The embodiments discussed above have illustrated certain inventive principles by showing specific embodiments. As noted, other structures may apply such principles in other ways. For example, in another embodiment, an LED module can connect to the rails bolts. Accordingly, it is envisioned that the fastening of the LED chips to the rails and parts incident thereto may have configurations and properties that differ substantially from the above specific examples.
Although this invention has been disclosed in the context of certain preferred embodiments and examples, it will be understood by those skilled in the art that the present invention extends beyond the specifically disclosed embodiments to other alternative embodiments and/or uses of the invention and obvious modifications and equivalents thereof. In addition, while a number of variations of the invention have been shown and described in detail, other modifications, which are within the scope of this invention, will be readily apparent to those of skill in the art based upon this disclosure. Accordingly, it should be understood that various features and aspects of the disclosed embodiments can be combined with or substituted for one another in order to form varying modes of the disclosed invention. Thus, the scope of the present invention herein disclosed should not be limited by the particular disclosed embodiments described above.

Claims

1. A lighting system comprising one or more LED chips and a two part railing system,

wherein the two part railing system comprises a first rail and a second rail parallel to the first rail,

wherein the first and second rails are thermally and electrically conductive, form an electric circuit with the one or more LED chips to supply power thereto, and are mechanically sturdy so as to support the one or more LED chips;

wherein the LED chip has a first connection connected electrically to the first rail, and a second connection connected electrically to the second rail, and

wherein the LED is thermally connected to the first and second rails, such that heat dissipation and electrical connection are ensured via the mechanical connection.

2. The lighting system according to claim 1, wherein the first or second connection of the one or more LED chips comprises a metal contact wing that can clamp on to the first or second rail, or is in contact with the first or second rail via magnetic forces.

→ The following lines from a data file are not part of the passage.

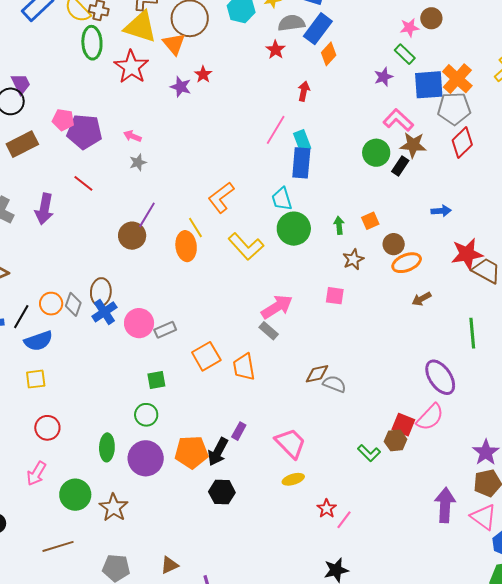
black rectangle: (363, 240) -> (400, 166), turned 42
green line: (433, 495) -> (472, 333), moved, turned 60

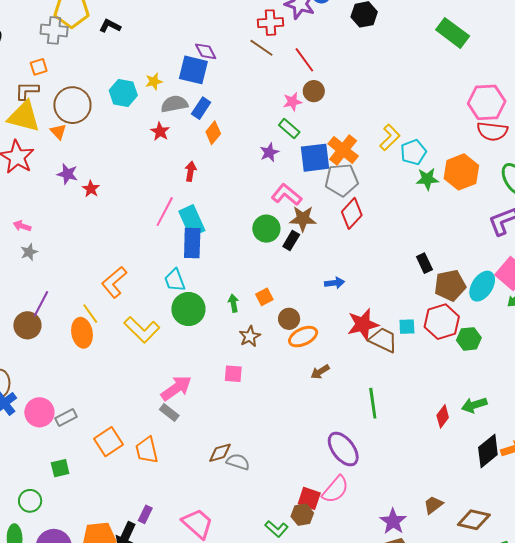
blue rectangle: (318, 29) -> (201, 108), size x0.7
orange triangle: (174, 44) -> (58, 132), size x0.7
red star: (203, 74) -> (91, 189), moved
cyan rectangle: (302, 141) -> (192, 221), size x1.4
green circle: (146, 415) -> (30, 501), moved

3. The lighting system according to claim 1, wherein the first or second rail or both are hollow, and a cooling fluid may circulate therein to facilitate heat dissipation.

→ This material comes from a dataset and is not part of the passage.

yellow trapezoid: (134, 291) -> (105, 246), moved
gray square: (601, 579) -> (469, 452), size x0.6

4. The lighting system according to claim 1, wherein the first or second rail or both further comprise a fin structure to facilitate heat dissipation.

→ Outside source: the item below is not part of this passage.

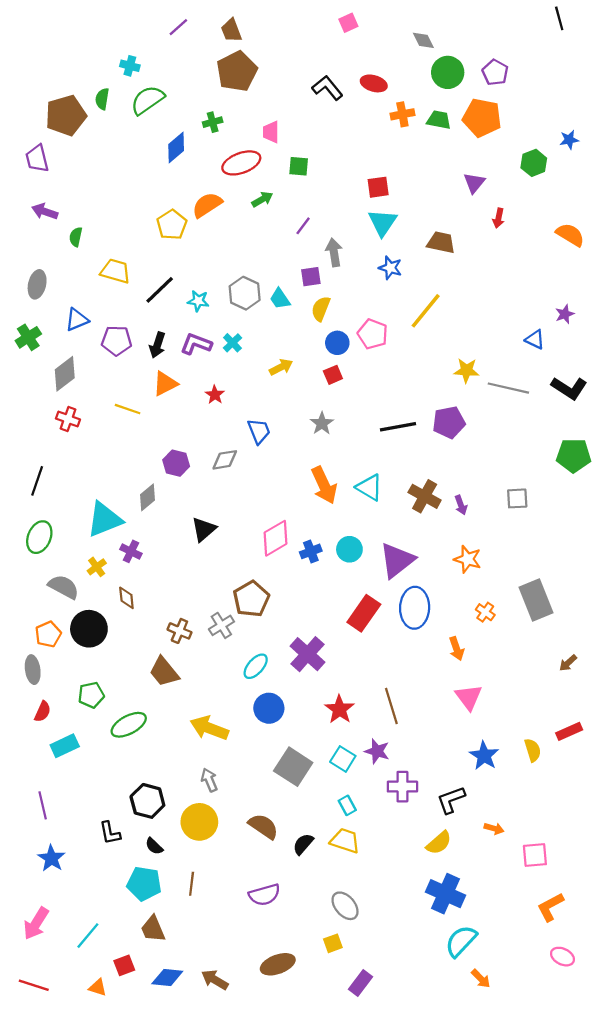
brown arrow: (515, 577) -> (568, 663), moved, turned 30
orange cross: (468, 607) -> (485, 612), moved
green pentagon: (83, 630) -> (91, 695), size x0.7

5. The lighting system according to claim 1, wherein a resistor is provided between the first connection and the first rail.

6. The lighting system according to claim 1, further comprising a power supply that can be connected to the rails in the same way as the LED chip.

7. The lighting system of claim 2, wherein the rails are tube shaped and the contact wing is designed so as to clamp onto the tube-shaped rail.

8. The lighting system of claim 1, wherein a power supply voltage is maintained at not more than 48 volts.

9. The lighting system of claim 1, wherein a power supply voltage is maintained at not more than 12 volts.

10. The lighting system of claim 1, wherein a power supply voltage is maintained at not more than about 5 volts.

11. The lighting system of claim 1, wherein the LED chip is held via a cardan metallic pivoting device which takes the temperature and the voltage together to the plug connection.